## PROBLEM DETAILS
Return the lines below that contain the word "brown".

Data records:
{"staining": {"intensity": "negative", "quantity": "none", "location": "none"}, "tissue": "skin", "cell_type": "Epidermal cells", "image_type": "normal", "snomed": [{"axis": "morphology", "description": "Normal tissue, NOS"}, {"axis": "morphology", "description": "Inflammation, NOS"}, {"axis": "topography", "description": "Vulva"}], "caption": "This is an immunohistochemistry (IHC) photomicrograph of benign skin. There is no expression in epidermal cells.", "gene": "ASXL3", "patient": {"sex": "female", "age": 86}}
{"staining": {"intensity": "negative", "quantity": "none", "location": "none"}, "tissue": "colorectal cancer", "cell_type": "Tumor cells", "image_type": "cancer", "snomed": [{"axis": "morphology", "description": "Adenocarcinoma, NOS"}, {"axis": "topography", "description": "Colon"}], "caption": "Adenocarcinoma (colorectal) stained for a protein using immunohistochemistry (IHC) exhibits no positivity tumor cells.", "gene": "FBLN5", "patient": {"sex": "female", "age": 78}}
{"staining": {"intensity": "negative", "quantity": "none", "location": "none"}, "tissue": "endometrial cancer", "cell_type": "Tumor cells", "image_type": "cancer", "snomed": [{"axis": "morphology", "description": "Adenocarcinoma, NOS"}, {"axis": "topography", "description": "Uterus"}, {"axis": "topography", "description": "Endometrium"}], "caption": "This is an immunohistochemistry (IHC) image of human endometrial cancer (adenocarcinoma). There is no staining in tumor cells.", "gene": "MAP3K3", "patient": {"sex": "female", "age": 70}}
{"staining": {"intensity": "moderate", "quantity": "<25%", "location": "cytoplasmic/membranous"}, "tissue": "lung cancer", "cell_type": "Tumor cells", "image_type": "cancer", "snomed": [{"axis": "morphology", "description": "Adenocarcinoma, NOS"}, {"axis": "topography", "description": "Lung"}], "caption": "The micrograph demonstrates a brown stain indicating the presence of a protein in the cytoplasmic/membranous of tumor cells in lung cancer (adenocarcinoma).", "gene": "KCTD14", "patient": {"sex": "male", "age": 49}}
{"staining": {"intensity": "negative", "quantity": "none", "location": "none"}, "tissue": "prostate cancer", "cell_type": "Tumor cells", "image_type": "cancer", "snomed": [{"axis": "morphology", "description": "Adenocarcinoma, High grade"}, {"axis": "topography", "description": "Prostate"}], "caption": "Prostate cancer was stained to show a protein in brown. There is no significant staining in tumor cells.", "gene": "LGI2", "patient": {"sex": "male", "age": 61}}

## SOLUTION FOR THIS PROBLEM
{"staining": {"intensity": "moderate", "quantity": "<25%", "location": "cytoplasmic/membranous"}, "tissue": "lung cancer", "cell_type": "Tumor cells", "image_type": "cancer", "snomed": [{"axis": "morphology", "description": "Adenocarcinoma, NOS"}, {"axis": "topography", "description": "Lung"}], "caption": "The micrograph demonstrates a brown stain indicating the presence of a protein in the cytoplasmic/membranous of tumor cells in lung cancer (adenocarcinoma).", "gene": "KCTD14", "patient": {"sex": "male", "age": 49}}
{"staining": {"intensity": "negative", "quantity": "none", "location": "none"}, "tissue": "prostate cancer", "cell_type": "Tumor cells", "image_type": "cancer", "snomed": [{"axis": "morphology", "description": "Adenocarcinoma, High grade"}, {"axis": "topography", "description": "Prostate"}], "caption": "Prostate cancer was stained to show a protein in brown. There is no significant staining in tumor cells.", "gene": "LGI2", "patient": {"sex": "male", "age": 61}}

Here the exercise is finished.